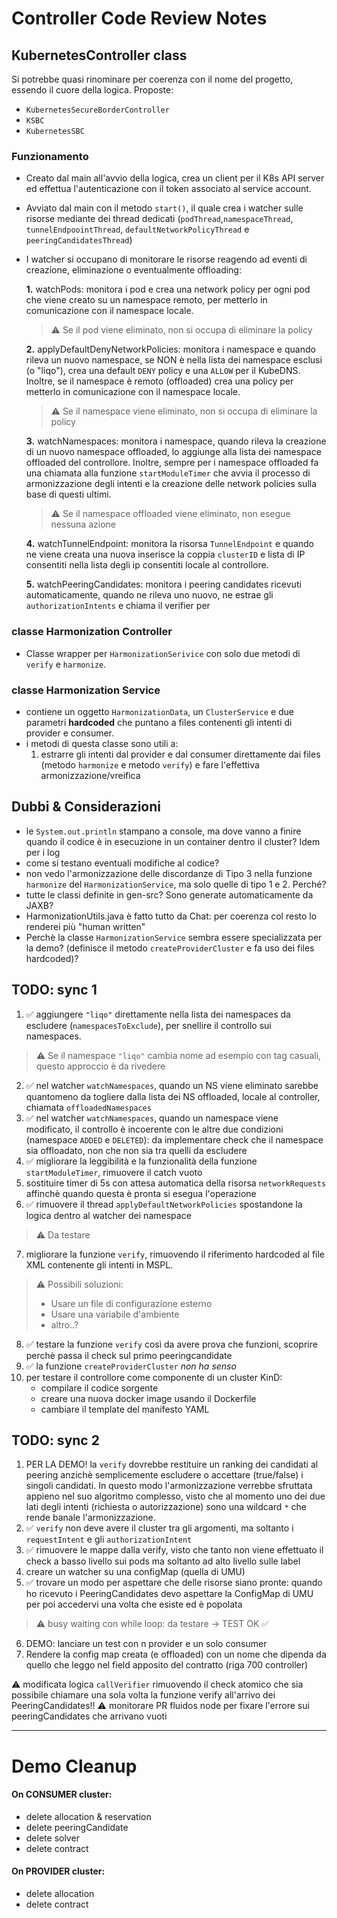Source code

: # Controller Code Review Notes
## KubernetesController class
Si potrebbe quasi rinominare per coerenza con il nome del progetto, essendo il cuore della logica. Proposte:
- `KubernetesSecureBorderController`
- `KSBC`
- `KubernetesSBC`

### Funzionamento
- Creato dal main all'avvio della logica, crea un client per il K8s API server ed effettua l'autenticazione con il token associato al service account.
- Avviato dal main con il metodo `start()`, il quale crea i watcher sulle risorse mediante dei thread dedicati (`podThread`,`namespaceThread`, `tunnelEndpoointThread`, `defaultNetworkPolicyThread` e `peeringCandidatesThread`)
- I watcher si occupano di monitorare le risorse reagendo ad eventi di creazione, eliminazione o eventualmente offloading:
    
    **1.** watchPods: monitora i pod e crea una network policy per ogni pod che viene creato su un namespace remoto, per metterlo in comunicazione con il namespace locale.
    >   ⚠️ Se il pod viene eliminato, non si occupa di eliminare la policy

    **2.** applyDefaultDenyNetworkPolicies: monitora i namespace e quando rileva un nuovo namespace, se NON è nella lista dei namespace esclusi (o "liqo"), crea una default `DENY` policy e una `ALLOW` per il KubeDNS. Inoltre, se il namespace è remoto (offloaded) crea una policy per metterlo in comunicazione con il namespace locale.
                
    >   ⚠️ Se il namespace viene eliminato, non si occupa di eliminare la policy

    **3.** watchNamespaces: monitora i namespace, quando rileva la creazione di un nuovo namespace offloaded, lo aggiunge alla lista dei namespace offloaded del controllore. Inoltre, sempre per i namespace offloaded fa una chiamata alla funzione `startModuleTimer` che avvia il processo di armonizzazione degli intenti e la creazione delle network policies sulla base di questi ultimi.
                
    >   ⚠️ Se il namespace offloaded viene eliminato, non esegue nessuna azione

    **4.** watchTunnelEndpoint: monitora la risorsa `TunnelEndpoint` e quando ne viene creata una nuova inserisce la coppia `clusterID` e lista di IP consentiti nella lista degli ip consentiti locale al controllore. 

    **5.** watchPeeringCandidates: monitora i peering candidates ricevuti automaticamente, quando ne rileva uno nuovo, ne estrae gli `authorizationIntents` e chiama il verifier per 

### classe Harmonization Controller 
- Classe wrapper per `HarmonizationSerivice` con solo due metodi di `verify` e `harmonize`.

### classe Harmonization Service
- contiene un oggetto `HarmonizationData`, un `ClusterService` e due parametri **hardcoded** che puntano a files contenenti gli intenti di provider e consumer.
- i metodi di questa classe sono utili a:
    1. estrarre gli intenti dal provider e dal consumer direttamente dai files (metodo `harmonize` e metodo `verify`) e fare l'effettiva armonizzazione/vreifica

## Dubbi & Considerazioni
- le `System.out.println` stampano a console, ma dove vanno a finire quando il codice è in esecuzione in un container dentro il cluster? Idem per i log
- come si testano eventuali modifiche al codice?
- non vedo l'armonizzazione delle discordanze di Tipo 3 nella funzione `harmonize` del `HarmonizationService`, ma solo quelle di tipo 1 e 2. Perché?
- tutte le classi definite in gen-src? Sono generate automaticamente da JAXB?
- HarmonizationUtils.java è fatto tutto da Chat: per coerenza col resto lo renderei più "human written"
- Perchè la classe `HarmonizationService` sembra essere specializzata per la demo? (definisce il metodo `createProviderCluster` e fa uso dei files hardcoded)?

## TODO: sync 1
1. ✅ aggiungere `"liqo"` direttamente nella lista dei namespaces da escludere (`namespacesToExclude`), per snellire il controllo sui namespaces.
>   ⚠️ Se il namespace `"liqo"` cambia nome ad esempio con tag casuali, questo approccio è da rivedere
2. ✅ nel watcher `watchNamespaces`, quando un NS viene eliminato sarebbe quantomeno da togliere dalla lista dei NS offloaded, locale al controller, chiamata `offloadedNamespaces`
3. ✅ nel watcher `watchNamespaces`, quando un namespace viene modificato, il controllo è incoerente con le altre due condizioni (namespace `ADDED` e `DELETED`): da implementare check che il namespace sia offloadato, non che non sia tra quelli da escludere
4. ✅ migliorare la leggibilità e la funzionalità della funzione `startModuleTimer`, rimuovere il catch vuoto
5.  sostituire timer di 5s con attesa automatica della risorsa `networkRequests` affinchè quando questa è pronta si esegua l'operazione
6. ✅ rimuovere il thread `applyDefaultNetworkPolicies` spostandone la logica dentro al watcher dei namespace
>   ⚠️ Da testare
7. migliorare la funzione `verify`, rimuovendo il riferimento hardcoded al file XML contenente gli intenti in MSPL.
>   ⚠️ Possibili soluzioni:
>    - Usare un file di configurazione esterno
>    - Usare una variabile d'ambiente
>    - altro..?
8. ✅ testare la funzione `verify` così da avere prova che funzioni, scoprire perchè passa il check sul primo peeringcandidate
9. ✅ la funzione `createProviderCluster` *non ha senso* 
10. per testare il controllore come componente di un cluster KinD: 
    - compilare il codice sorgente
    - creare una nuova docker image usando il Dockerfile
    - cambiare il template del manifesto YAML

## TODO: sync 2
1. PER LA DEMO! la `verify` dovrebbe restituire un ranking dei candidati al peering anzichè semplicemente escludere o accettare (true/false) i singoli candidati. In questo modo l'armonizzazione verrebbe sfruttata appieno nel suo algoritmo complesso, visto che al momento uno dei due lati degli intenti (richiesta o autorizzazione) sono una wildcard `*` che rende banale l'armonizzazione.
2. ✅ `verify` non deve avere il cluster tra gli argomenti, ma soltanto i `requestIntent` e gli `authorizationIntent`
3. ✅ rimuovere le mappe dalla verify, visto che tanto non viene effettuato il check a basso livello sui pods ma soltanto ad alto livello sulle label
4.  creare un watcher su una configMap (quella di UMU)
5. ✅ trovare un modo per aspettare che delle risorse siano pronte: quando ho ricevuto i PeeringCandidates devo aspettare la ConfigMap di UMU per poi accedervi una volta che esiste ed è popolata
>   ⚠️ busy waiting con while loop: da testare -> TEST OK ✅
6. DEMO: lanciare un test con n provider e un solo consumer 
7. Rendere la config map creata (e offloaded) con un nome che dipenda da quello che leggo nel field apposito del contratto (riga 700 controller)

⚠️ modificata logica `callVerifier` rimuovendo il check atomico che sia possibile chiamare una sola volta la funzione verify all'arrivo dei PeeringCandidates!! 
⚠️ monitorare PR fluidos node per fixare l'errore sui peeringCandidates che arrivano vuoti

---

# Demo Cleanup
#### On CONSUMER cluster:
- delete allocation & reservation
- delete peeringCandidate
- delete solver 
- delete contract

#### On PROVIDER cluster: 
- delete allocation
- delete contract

+++

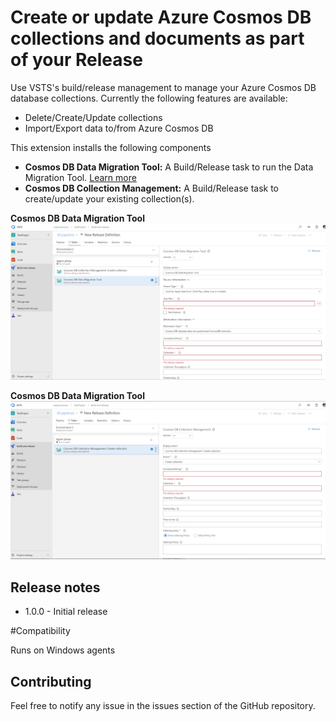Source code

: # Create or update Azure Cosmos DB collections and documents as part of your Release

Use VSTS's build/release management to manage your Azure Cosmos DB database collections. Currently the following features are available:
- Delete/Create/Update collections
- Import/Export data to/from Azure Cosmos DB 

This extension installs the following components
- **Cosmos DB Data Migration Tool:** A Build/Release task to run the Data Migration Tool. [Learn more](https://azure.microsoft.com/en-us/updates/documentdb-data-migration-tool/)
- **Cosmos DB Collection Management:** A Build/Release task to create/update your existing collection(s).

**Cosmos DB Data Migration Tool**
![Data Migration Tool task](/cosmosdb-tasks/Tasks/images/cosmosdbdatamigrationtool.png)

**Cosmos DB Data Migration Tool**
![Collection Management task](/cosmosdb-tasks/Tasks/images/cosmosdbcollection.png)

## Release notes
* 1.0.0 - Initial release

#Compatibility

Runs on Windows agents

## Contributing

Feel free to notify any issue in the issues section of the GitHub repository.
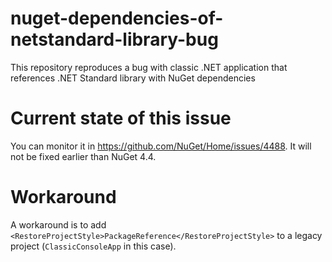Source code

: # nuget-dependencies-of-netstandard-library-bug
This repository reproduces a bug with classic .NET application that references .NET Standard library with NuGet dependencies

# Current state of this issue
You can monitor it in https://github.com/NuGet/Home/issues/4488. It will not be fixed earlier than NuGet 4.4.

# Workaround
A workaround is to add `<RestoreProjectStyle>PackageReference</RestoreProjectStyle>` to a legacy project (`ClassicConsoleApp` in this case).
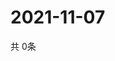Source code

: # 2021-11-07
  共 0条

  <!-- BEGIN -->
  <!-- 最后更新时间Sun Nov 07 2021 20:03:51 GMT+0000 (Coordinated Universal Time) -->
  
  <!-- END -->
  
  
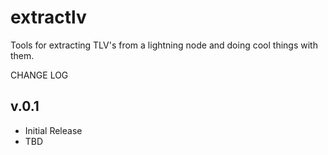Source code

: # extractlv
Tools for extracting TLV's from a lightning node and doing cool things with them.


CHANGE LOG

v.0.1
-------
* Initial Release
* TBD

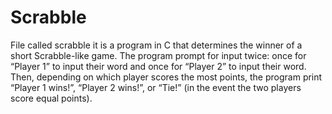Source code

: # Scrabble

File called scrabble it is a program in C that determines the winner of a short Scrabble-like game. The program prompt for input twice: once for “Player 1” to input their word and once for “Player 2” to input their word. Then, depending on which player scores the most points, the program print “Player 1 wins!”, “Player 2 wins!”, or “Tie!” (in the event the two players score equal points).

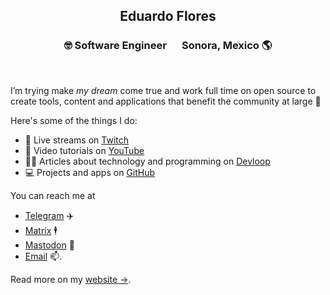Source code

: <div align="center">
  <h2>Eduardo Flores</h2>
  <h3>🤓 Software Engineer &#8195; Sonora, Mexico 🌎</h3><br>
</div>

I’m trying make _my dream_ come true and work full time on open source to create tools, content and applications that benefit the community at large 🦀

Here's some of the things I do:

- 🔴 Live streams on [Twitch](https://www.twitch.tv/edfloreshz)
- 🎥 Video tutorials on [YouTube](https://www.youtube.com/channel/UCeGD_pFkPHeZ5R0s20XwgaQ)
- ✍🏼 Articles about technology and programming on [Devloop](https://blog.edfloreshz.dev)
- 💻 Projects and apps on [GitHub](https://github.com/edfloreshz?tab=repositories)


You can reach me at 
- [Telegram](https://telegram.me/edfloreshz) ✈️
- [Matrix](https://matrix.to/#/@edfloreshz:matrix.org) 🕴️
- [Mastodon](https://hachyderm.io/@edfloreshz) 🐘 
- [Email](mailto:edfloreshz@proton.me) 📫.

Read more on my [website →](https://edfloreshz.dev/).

+++

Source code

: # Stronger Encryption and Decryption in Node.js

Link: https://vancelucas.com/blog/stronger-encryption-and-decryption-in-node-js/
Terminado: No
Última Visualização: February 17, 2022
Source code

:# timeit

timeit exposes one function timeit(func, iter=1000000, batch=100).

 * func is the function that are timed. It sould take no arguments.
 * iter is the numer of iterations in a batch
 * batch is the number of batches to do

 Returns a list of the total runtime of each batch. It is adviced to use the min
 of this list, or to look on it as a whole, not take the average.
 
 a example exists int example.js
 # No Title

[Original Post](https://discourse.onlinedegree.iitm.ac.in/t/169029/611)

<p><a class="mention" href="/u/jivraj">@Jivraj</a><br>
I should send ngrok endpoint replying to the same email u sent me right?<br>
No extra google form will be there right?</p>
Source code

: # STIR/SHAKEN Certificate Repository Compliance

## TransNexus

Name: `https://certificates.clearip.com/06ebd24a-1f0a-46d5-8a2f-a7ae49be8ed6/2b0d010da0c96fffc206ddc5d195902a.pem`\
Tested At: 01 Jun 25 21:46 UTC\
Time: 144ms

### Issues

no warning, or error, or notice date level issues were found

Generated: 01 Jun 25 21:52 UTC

+++

§ ASSIGNMENT
Say how many lines in the data include the string "images", giving the number alone.

§ EXPECTED ANSWER
2